In other words: for typical usage, you don't need to implement the array-sorting, since the standard library contains functionality for that, too.

Not sure about the connection to bisecting, here.

UPDATE: From the comment, it seems you're concerned about doing inserts into an array that you're also doing searches from. I would recommend looking at some other data structure that is more friendly towards inserts, such as a hash table for instance. By not relying on sorting to keep searches fast, a hash table might perform better. Inserting into an array involves moving all the subsequent elements, which is also quite costly and which is not needed for e.g. a hash table.

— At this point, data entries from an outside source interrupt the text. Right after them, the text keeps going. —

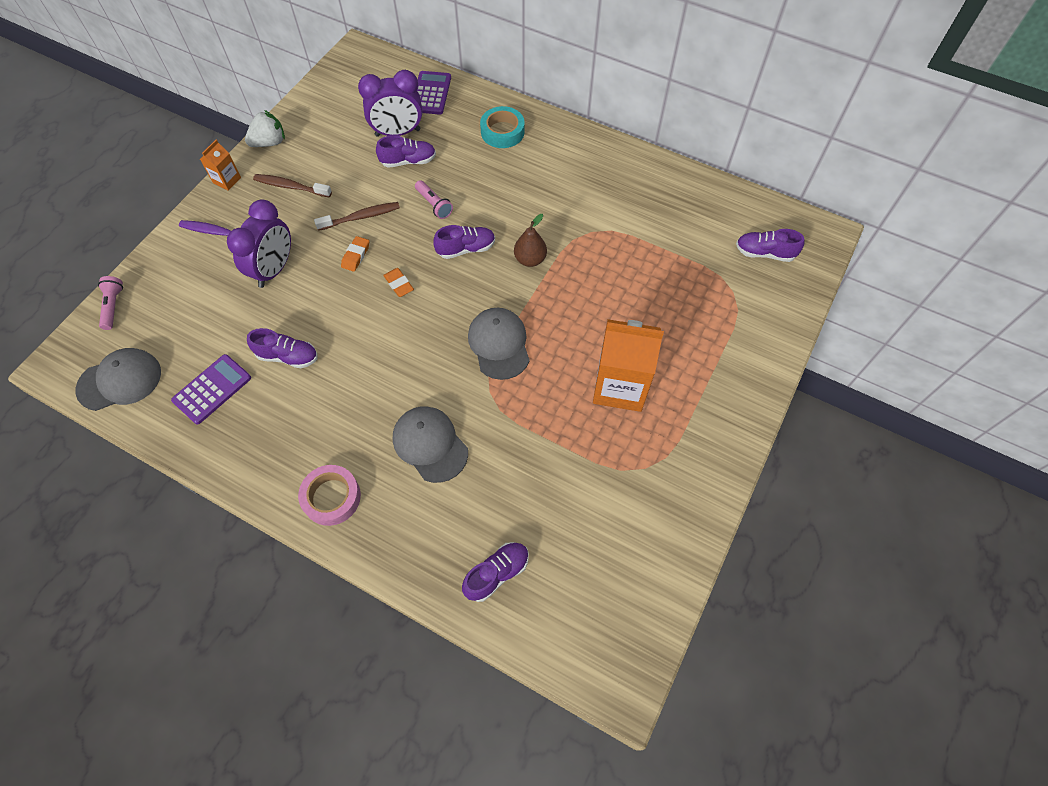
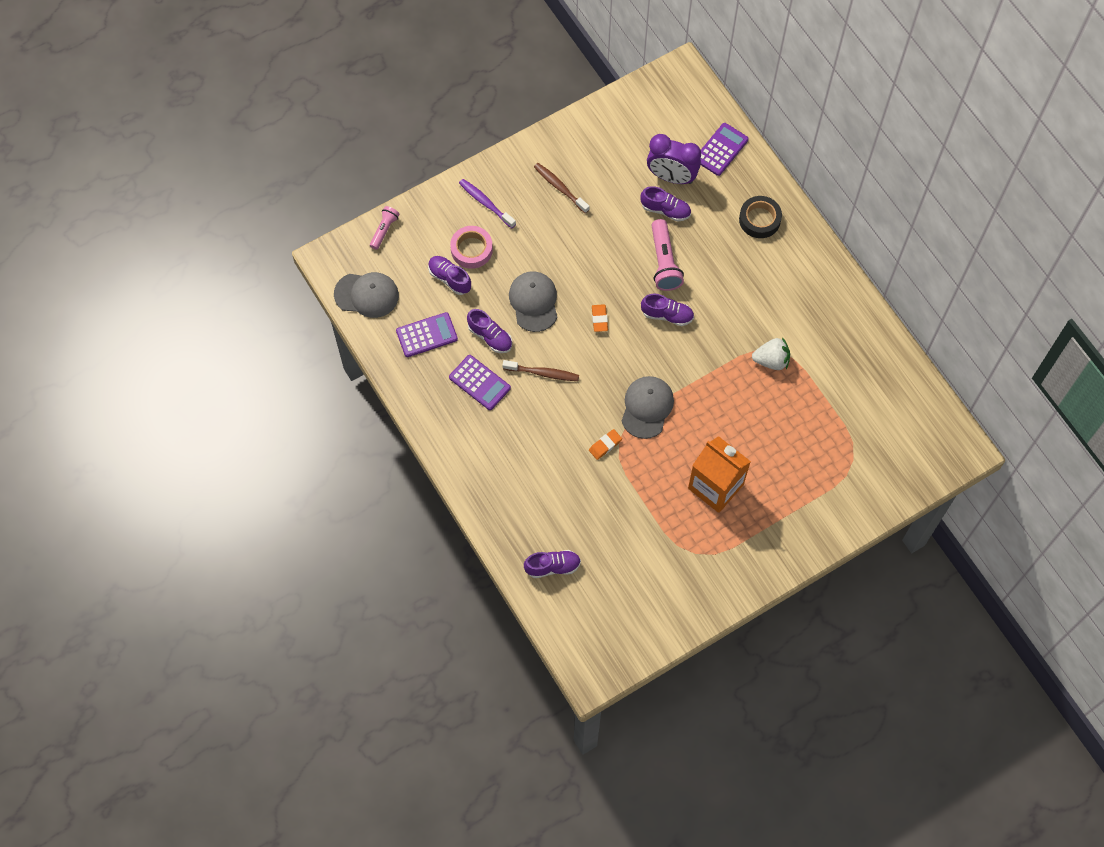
camera: 30 degrees right, 5 degrees up
orange carton [200,140,241,191] -> none
purple clock [227,199,291,288] -> none
white strawberry [245,110,285,147] -> white strawberry moved to [752,337,790,370]
pink tape [298,465,361,526] -> pink tape moved to [450,226,493,269]
brown toothbrush [314,202,400,231] -> brown toothbrush moved to [502,360,579,381]
orange eraser [341,236,369,272] -> orange eraser moved to [589,429,622,460]
grey cap [393,406,468,483] -> grey cap moved to [509,271,557,332]
pink flashlight [415,180,453,219] -> pink flashlight [651,219,684,291], size x1.65
turquoise tape [480,106,525,148] -> black tape [739,196,782,238]
brown pear [514,214,547,267] -> none
purple shoe [736,229,804,262] -> purple shoe moved to [428,256,471,295]
none -> purple calculator [449,355,511,410]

UPDATE 2: To actually try to answer your question, assuming you have a bsearch()-comparible comparator() function for your array of n entries, the index for the new item ni should be given by something like this:

size_t i;

for( i = 0; i < n && comparator(&ni, array + i) >= 0; ++i )
  ;
/* Grow array, copy i..n to (i+1)..(n+1), insert ni at i. */

Answer 4

Because insert causes copying of tail of array, time is O(n). So simple linear search won't slow down your code dramatically. You can even copy items during searching, if you start searching from the end of array.